Mit Dazöhl (nix) von daham und der Werkauswahl zommengetrogn erschienen zwei weitere Bücher, in denen Gedichte und Erzählungen, deren Themen sich aufeinander beziehen, formensprachlich unterschiedlich gelöst, eine Einheit bilden. (2)
Er hat stets großen Wert daraufgelegt, seine Publikationen mit Vor- und Nachworten aus dem zumeist kollegialen Umfeld auszustatten. Sie sollten sein Werk unterstützen und seine inhaltlichen Schwerpunkte unterstreichen. Mit zwei Ausnahmen: Im 1976 erschienenen Band mit Dialektgedichten An Heabst fia di verzichtet er ganz auf diese besondere Empfehlung, in der Sammlung A schwoaze Blia fia di setzt er an Stelle des sonst üblichen Begleittextes zwei programmatische Zitate. (3)

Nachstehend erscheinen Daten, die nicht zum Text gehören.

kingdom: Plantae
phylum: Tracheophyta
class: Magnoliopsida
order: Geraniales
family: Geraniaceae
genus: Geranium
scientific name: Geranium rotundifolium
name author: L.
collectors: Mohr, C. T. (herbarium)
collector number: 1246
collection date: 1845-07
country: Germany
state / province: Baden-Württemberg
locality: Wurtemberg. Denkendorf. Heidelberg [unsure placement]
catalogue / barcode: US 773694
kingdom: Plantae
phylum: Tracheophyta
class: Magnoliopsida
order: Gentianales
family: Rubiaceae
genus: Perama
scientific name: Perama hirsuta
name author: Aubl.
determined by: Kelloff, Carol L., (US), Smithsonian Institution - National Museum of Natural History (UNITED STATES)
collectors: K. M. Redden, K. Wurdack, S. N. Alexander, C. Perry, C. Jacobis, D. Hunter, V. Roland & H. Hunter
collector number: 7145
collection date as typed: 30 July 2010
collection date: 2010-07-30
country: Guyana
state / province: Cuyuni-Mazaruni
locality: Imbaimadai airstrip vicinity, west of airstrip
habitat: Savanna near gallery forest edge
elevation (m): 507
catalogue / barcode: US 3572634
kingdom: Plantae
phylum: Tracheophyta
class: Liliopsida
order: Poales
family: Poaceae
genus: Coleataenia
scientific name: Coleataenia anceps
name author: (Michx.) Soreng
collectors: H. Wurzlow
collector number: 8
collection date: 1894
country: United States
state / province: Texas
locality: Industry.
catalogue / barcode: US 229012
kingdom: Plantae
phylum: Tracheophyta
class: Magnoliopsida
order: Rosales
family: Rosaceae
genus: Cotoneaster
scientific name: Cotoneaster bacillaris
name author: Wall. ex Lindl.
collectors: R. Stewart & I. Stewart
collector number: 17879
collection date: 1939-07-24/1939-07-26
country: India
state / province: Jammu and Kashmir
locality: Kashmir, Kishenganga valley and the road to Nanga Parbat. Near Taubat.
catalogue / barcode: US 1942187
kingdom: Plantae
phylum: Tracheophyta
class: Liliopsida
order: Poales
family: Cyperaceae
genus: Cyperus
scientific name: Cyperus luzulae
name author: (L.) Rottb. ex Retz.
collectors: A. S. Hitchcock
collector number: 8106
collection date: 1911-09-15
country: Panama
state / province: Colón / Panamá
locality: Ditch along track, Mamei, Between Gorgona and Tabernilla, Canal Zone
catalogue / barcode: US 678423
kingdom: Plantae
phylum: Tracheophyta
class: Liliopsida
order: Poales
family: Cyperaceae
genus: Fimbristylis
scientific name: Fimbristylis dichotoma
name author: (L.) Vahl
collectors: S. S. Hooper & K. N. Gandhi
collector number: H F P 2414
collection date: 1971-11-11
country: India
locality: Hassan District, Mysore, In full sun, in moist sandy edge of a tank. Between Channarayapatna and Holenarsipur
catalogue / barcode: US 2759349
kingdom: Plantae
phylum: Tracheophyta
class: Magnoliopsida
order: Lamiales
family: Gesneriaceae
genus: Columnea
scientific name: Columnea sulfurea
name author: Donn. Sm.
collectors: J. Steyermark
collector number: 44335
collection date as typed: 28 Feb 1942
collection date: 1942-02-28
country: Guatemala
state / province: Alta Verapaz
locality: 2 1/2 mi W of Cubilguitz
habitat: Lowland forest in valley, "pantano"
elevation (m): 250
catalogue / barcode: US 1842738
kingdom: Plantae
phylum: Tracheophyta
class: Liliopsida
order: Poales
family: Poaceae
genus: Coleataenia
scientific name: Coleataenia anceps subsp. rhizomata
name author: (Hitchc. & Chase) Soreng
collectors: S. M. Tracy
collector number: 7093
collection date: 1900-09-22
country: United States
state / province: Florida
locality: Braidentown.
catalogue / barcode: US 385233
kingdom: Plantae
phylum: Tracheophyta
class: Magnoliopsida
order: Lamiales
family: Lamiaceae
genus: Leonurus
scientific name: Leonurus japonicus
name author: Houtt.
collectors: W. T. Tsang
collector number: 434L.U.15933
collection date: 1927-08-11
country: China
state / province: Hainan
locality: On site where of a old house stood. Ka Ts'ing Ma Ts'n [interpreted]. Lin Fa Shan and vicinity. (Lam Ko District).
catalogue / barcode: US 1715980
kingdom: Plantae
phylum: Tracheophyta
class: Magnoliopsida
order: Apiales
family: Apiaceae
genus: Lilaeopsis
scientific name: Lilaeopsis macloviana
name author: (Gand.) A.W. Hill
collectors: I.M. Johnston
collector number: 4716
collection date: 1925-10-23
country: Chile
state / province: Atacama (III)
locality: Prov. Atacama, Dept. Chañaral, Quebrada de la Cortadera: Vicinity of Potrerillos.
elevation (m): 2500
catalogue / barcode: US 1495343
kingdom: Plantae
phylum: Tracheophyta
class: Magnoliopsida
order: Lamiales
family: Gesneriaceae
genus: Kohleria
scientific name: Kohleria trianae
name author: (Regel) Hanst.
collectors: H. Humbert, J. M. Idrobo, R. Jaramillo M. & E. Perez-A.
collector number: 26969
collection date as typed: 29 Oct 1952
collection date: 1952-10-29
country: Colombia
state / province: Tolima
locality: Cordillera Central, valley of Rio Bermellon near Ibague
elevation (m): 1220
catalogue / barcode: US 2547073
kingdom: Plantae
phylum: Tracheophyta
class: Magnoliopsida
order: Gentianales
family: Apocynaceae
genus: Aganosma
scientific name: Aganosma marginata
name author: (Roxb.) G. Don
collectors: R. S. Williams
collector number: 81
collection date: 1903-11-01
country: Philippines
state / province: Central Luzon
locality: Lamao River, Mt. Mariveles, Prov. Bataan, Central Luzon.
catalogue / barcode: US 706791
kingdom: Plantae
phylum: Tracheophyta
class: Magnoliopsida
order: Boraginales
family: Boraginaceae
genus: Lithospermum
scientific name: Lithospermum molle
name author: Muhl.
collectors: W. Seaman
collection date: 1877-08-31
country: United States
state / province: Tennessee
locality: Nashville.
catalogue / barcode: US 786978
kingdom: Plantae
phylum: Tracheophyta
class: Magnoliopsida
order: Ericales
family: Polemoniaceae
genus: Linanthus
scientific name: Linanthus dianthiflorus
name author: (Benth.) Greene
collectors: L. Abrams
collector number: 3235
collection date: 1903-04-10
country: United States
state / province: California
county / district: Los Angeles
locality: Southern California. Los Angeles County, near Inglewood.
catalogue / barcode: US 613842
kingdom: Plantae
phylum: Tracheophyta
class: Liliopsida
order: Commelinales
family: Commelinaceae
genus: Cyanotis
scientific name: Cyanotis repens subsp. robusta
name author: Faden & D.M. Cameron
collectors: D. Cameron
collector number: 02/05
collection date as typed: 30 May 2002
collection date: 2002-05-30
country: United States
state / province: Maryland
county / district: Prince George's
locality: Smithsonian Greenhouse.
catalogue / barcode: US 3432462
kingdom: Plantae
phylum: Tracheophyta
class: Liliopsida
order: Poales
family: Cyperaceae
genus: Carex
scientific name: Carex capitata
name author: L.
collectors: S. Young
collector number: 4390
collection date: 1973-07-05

Bei der Auswahl der Autoren der Vor- und Nachworte verließ sich Bünker gerne auf den Zuspruch eines freundschaftlichen Urteils. Ist es für seine Märchen und Erzählungen in Ongst vua da Ongst der Theologe und Psychoanalytiker Koloman N. Micskey, der dieser geradezu therapeutischen Aufgabe nachgeht und besonders das Traumhafte in Bünkers Kurzgeschichten hervorstreicht, wählt er für die politisch-programmatische Auseinandersetzung mit Kärnten (Wals de hamat is) den Journalisten Harald Irnberger, der am Beispiel einer unvergleichlichen Menschenhatz gegen Bernhard C. Bünker die politisch-ökonomische Ausnahmestellung Kärntens der ersten Haiderperiode aufzeigt. Im Buch De ausvakafte Hamat ergreift der Freund und Mitstreiter in Sachen Dialektdichtung Hans Haid (verstorben im Frühjahr 2019) – pointierter Kritiker und eloquenter Aktivist gegen einen touristischen »Ausverkauf der Heimat« – das Wort für den »klagenden und schreibenden« Bünker, um seinem Werk trotz inhaltlicher Kompromisslosigkeit und harter Anklage auch eine feine Poesie des »ungemein Zarten,Lyrischen« zu bescheinigen. Fernand Hof[f]-
mann, Gründungsmitglied des IDI (Internationales Dialektinstitut), ist in seinen
Reflexionen zu Bünkers Poesie in Des Schtickl gea i allan überzeugt, dass dessen ursprüngliche, in den frühen Texten ausgedrückte »Anklage, [eine] Revolte gegen eine gesichtslose und entmenschlichte Heimat [ist, die in] der poetischen Form dieser Aussage aus der Enge heraus in die Weite des Weltliterarischen « (4) tritt. Der Schweizer Mundartautor Julian Dillier, der IDI-Mitkämpfer und mit Bünker Herausgeber der Dialektanthologie Manfred Chobot und der erste Ö.D.A.-Geschäftsführer Hans-Jörg Waldner (1988–2003) vervollständigen diese einstweilige Würdigung des literarischen Wirkens Bernhard C. Bünkers.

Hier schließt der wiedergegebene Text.